In states where they’ve passed, laws regulating the welfare of farm animals have been generally very popular, the Guardian notes:
Massachusetts, for example, passed a law in 2016 that banned extreme confinement of farmed animals. In a public referendum, nearly 80% of voters approved a law banning the sale of meat or eggs from animals held in confined spaces, and legally required farmers in the state to give chickens, pigs and calves enough room to stand up, lie down, extend their limbs and turn around freely.
California’s Prop 12, the subject of that recent Supreme Court case, similarly passed in 2018 by a 62.66 percent to 37.34 percent margin, even with the state’s big agricultural industry.

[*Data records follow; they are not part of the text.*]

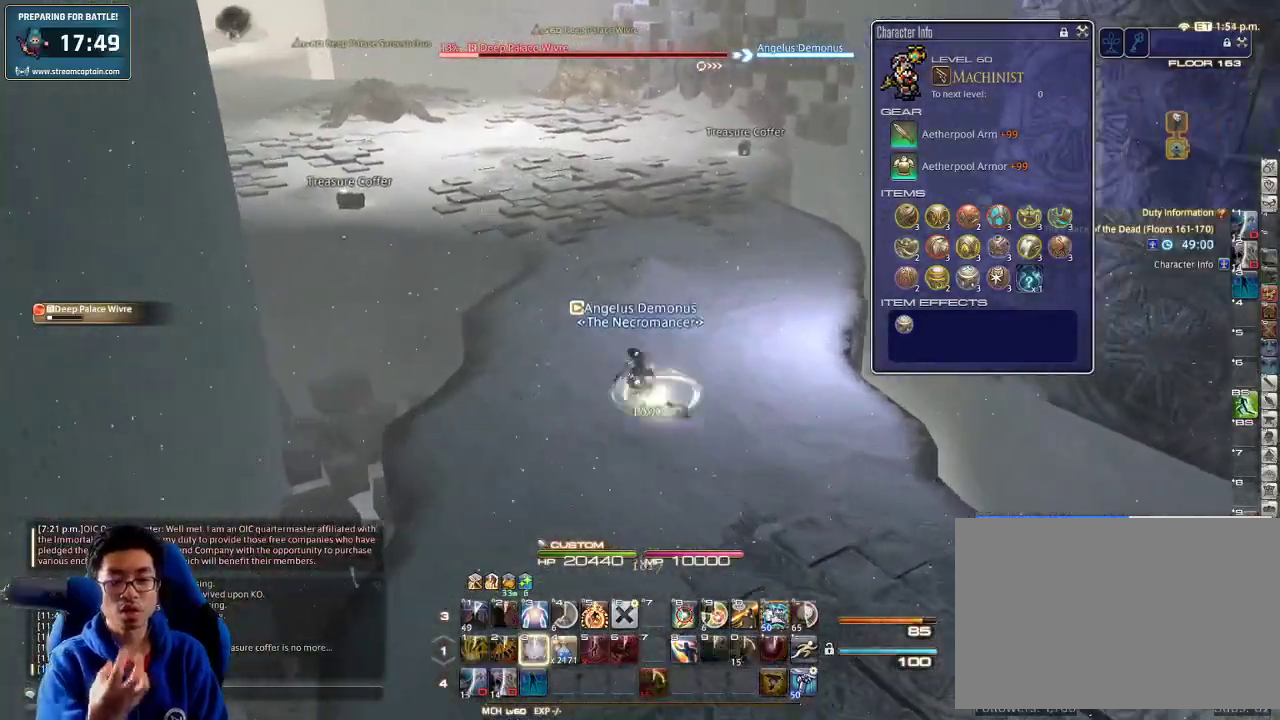
{"keys": ["d", "w"], "events": [[67, "3", "down"], [167, "3", "up"], [300, "d", "down"], [333, "a", "up"]]}
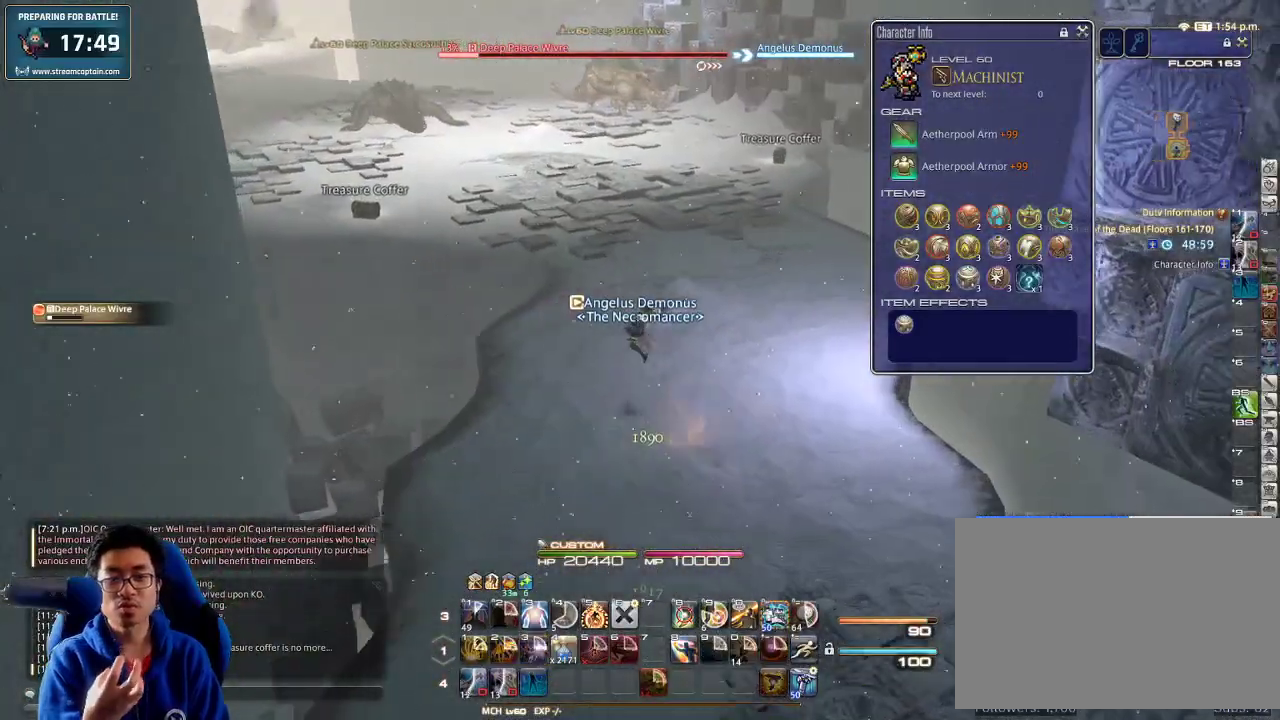
{"keys": ["w"], "events": [[300, "d", "up"]]}
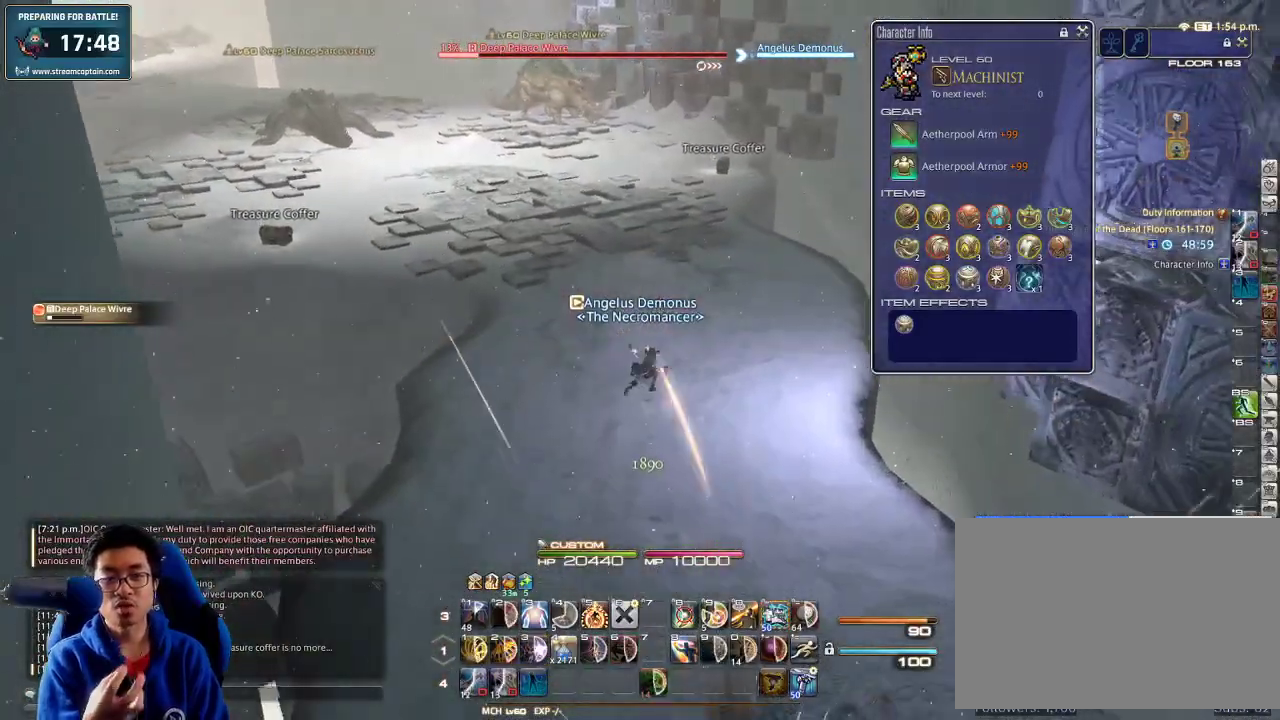
{"keys": ["d", "w"], "events": [[67, "1", "down"], [133, "1", "up"], [233, "1", "down"], [267, "1", "up"], [267, "d", "down"]]}
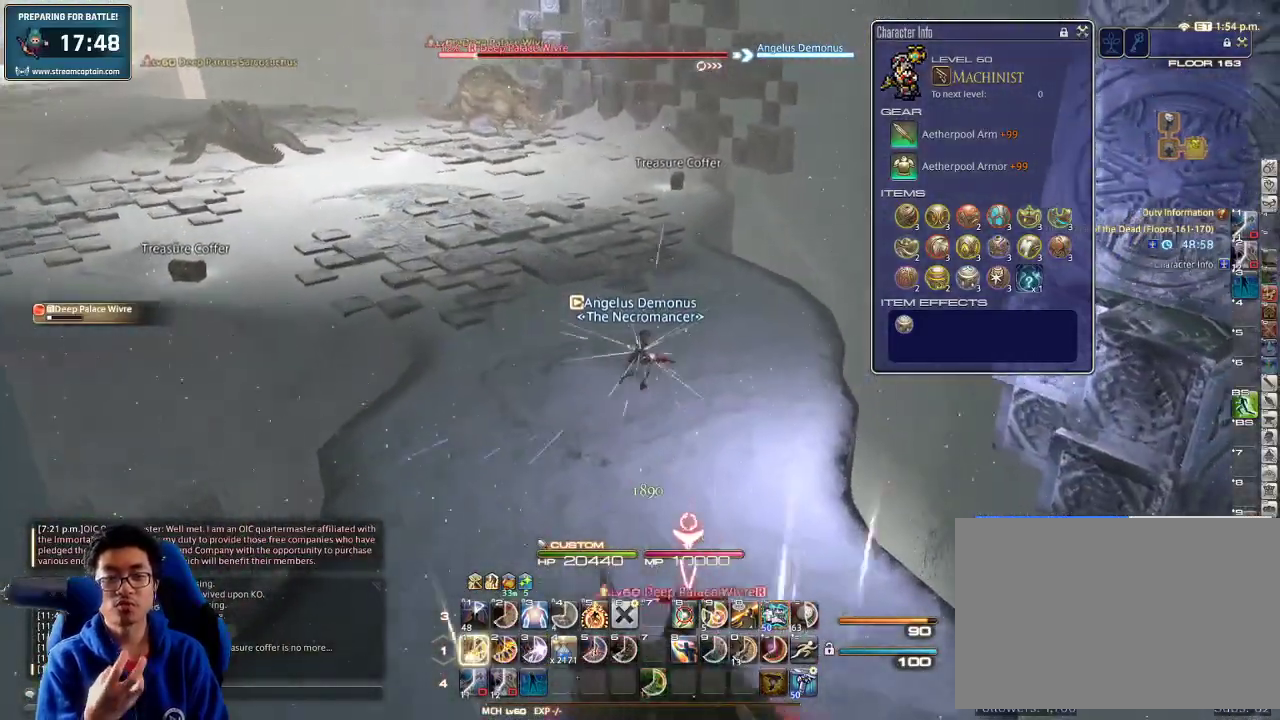
{"keys": ["w"], "events": [[67, "d", "up"], [133, "1", "down"], [200, "1", "up"], [300, "1", "down"], [367, "1", "up"], [433, "1", "down"], [500, "1", "up"]]}
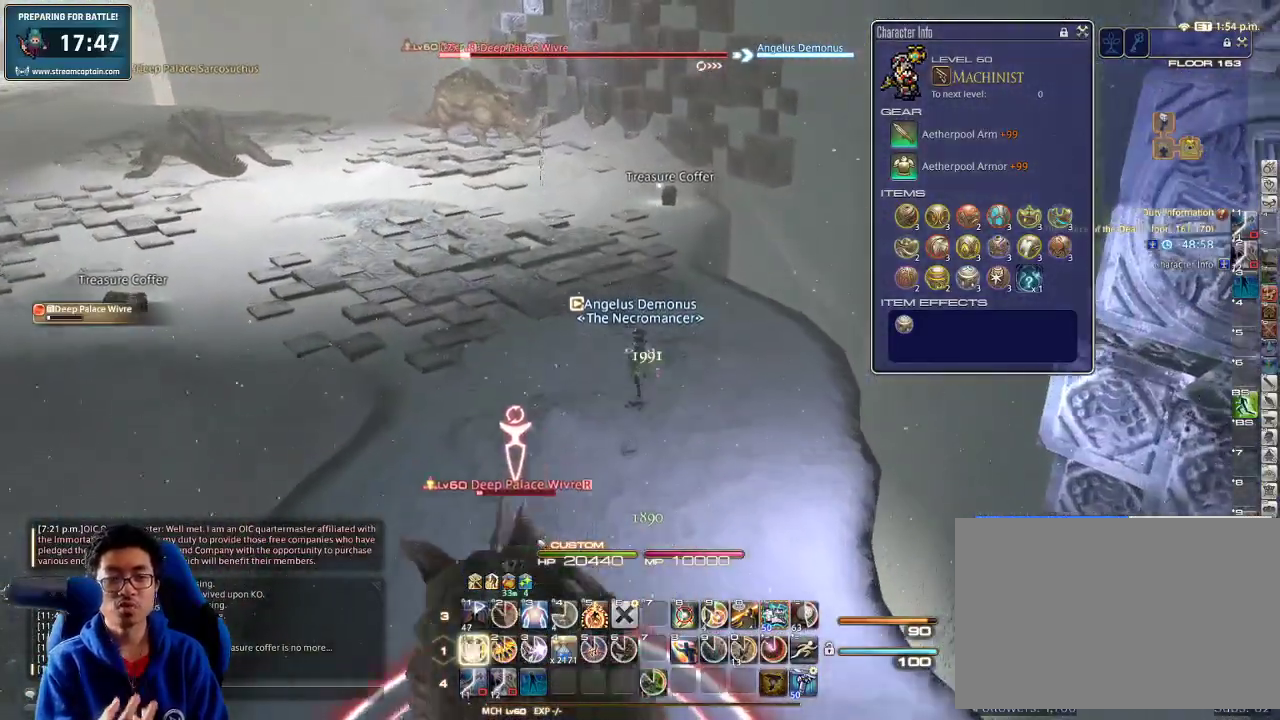
{"keys": ["1", "w"], "events": [[33, "1", "down"], [133, "1", "up"], [167, "1", "down"], [267, "1", "up"], [333, "1", "down"], [367, "1", "up"], [433, "1", "down"]]}
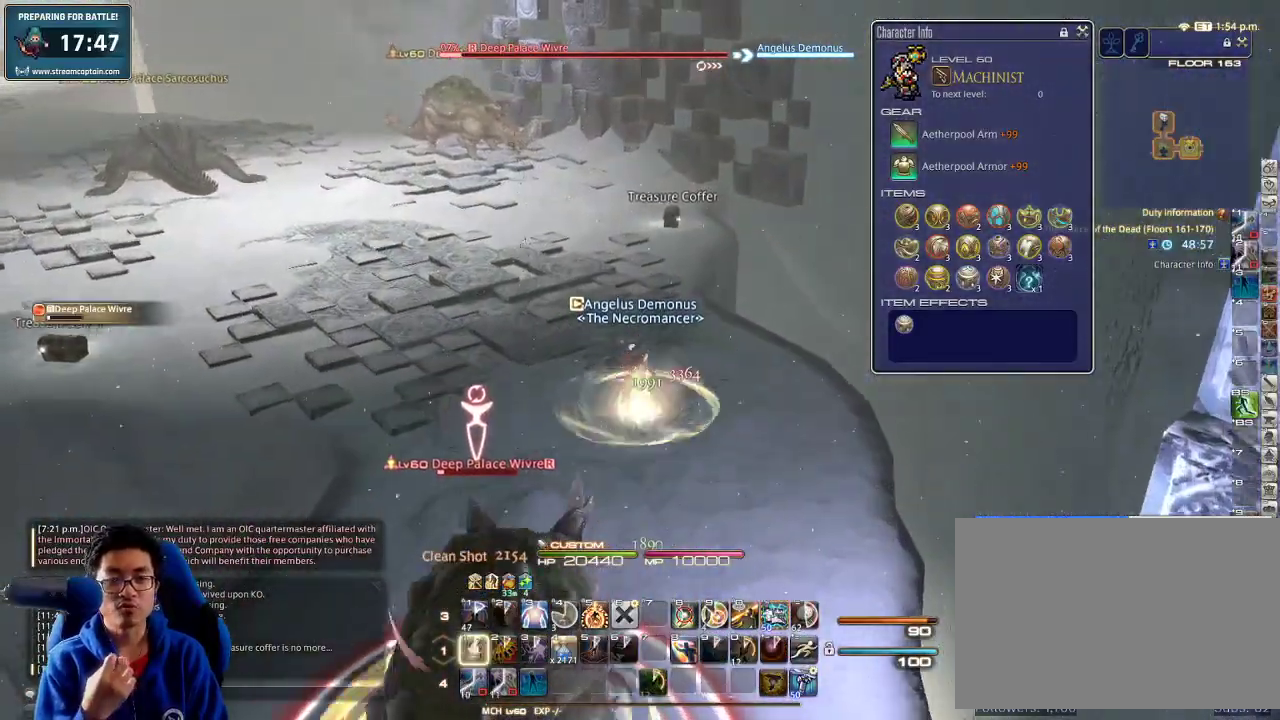
{"keys": ["d", "s"], "events": [[67, "1", "up"], [100, "d", "down"], [167, "w", "up"], [500, "s", "down"]]}
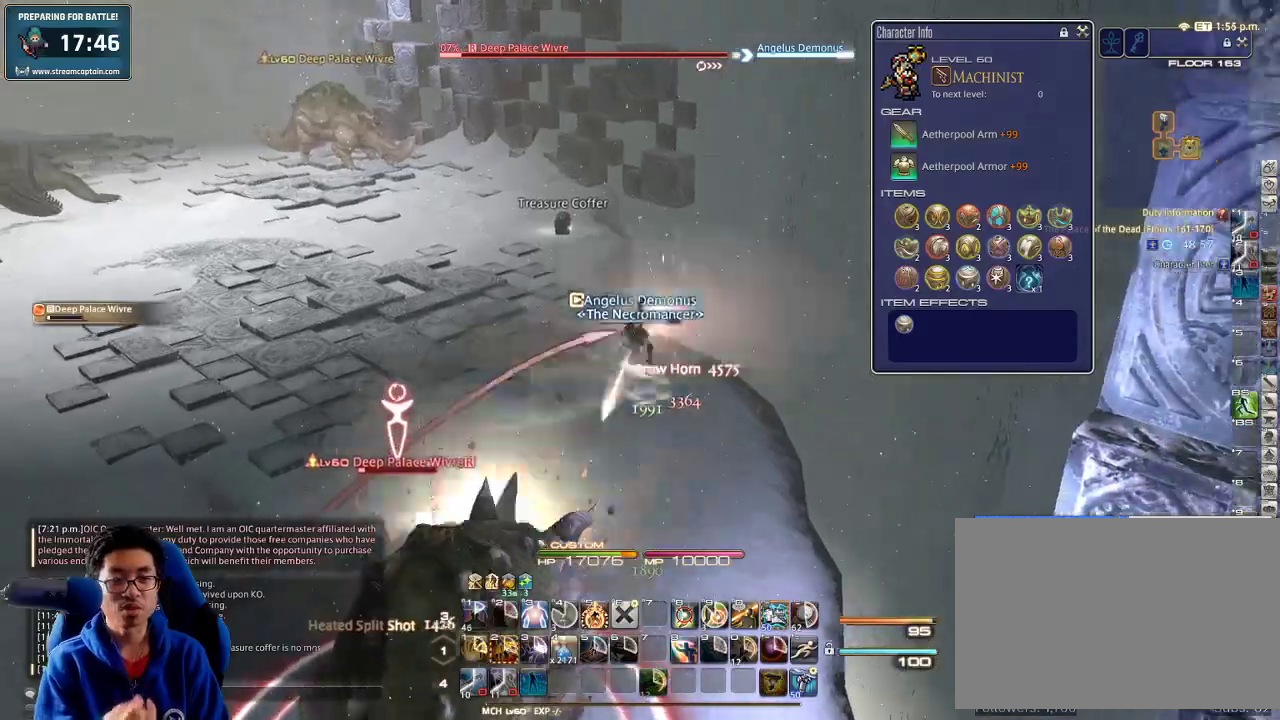
{"keys": ["a", "w"], "events": [[333, "d", "up"], [333, "s", "up"], [367, "a", "down"], [467, "w", "down"]]}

Opponents of the EATS Act argue that it would have effects well beyond eliminating the ability of states to set minimal conditions for animal welfare. Since factory farming also tends to cram animals close together in filthy conditions, it’s likely to make animal-spread diseases more likely:
Most states currently require pre-entry inspection and disease control measures for farm animals entering the state. In Iowa, for example, no animal that “is infected with or has been recently exposed to a disease can enter the state.” These measures were designed not only to protect animals, but also farmers from the devastating effects of zoonotic disease spread.
The bill would also make it far more difficult for small farm operations that raise animals sustainably to compete with Big Ag, and could even “jeopardize animal welfare laws protecting horses from slaughter, as well as those banning wildlife trafficking and puppy mills.”
If this thing passes somehow — I can’t see it surviving the Senate, but maybe I’m too optimistic — then every Republican who voted for it should be targeted with campaign ads featuring a sad Sarah McLaughlin song over scenes of big-eyed puppies in distress, goddamnit.